I haven’t checked in since last week, as my kids have been on Winter Break this week. I have been spending some good quality time with them. Good quality time that came to a screeeeeching halt on Monday. I’ll spare you the projectile vomit details that came two hours after my 9-year-old son hit his head on an ice slide after skiing.
I was by the lake alone with the two children when this happened, so I immediately rushed myself and the two boys to the local hospital, still wearing our ski clothes. Shaking, frazzled and frightened, we waited the six critical hours post head trauma to ensure that we didn’t have a Natasha Richardson case on our hands. And after my husband raced up north to the hospital in 30 minutes flat (a drive that normally takes 50 minutes), it was these images below that captured the essence of the moment. I was praying my 9 year son was going to LIVE, and here was my little 6 year old son, trying to make the best out of a “boring” 4-hour wait at the hospital. Do you see this guy? Trying to mooch a screen from the strangers sitting behind us.
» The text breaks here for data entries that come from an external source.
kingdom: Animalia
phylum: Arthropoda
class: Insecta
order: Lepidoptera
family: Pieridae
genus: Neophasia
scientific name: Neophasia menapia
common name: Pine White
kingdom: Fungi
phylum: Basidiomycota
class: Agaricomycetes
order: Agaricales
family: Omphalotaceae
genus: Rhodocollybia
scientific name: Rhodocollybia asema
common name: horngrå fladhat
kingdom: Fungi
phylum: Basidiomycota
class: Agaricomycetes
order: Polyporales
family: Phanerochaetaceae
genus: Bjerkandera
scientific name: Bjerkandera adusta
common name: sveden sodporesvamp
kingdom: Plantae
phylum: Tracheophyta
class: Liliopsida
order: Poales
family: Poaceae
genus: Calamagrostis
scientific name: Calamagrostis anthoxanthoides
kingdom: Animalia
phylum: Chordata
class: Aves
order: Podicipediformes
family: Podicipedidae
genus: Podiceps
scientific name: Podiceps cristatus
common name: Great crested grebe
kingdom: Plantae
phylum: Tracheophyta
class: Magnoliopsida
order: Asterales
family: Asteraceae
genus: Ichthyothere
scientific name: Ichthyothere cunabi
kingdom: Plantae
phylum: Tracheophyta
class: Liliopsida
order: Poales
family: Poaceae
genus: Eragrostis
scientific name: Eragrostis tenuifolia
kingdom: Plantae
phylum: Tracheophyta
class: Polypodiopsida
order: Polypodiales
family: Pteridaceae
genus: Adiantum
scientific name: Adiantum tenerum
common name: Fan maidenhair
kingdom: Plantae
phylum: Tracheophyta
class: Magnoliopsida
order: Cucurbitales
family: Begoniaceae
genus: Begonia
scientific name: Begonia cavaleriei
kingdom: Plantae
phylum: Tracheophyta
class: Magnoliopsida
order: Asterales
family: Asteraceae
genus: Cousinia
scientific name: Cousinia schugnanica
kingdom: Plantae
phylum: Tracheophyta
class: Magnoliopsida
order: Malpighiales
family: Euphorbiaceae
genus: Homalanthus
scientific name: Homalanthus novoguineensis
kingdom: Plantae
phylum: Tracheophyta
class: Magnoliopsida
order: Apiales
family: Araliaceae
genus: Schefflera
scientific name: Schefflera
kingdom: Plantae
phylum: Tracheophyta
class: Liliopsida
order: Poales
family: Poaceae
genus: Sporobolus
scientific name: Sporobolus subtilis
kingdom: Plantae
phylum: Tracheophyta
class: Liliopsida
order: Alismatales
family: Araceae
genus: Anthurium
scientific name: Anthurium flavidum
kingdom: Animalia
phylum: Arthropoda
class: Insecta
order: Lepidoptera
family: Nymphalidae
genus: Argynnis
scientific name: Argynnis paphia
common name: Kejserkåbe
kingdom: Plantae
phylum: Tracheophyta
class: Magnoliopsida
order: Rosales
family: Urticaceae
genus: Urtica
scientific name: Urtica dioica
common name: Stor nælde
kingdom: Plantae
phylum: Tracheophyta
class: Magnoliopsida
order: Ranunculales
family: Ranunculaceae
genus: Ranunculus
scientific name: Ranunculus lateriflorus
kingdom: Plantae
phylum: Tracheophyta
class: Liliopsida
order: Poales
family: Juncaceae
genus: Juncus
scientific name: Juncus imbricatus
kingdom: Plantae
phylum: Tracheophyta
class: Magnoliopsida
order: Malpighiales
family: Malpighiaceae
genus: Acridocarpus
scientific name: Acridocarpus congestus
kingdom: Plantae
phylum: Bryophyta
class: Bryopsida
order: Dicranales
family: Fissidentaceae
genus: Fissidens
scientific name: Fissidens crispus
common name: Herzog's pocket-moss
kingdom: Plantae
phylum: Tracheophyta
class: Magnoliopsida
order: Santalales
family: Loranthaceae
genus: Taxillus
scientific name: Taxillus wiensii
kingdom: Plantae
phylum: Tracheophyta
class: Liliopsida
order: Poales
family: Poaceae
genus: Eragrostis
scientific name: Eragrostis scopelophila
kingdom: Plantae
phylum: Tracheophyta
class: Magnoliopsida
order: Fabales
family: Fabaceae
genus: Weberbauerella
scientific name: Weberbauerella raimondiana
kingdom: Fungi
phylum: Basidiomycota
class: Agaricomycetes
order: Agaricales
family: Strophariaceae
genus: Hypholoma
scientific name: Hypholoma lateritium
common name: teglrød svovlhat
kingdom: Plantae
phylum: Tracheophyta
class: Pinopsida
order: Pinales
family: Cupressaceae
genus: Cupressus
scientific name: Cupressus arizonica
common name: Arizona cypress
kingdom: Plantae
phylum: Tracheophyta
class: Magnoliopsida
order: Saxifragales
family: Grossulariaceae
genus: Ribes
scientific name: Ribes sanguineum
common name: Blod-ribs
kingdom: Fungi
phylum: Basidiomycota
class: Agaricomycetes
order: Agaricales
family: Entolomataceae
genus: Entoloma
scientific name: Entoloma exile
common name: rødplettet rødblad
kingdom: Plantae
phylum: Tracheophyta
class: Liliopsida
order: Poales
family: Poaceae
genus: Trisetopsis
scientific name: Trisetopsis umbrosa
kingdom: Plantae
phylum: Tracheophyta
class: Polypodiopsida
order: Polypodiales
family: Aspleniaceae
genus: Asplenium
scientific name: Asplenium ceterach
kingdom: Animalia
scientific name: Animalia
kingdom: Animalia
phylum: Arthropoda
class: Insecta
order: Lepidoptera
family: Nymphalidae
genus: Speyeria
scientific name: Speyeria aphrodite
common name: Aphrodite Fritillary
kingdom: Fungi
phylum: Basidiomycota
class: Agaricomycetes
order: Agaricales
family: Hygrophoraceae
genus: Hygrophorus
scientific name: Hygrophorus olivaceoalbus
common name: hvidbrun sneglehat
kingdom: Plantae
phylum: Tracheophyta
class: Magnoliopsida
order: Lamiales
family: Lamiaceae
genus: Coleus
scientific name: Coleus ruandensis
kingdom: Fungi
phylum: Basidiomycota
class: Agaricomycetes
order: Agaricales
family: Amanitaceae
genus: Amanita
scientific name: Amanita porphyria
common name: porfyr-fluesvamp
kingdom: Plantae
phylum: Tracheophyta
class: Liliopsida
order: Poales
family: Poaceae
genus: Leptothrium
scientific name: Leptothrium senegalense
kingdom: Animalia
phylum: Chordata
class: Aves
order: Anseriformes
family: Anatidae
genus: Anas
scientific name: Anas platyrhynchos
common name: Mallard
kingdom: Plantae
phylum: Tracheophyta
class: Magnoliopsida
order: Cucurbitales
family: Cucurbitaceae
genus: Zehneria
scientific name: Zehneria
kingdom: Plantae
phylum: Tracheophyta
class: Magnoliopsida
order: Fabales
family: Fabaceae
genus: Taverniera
And then came this one– after those two guys up and left with their DVD player, so did my son. He moved over to mooch more screen time in the corner. Gotta love the masked kid watching him.
I think the moral of the story is – in the scariest and darkest moments, humor heals. Humor is everything. I was laughing and crying at the same time, just trying the make the best out of such a frightening situation. And well, another lesson– you’ve gotta try to make the best out of ANY situation in life. I know that my little guy above inherited that trait from me – I have always tried to make the best out of whatever hand I’ve ever been dealt. There is little point in swimming upstream, against the current. But rather, going WITH the current in life, is always your better option. Any time. Any day. I learned a while ago to stop trying to swim upstream. I try and move with the flow of life, and it has made all the difference.
So today, I am feeling thankful that he is doing better. We’re resting, and laying low. But I haven’t left his side for 30 seconds since Monday.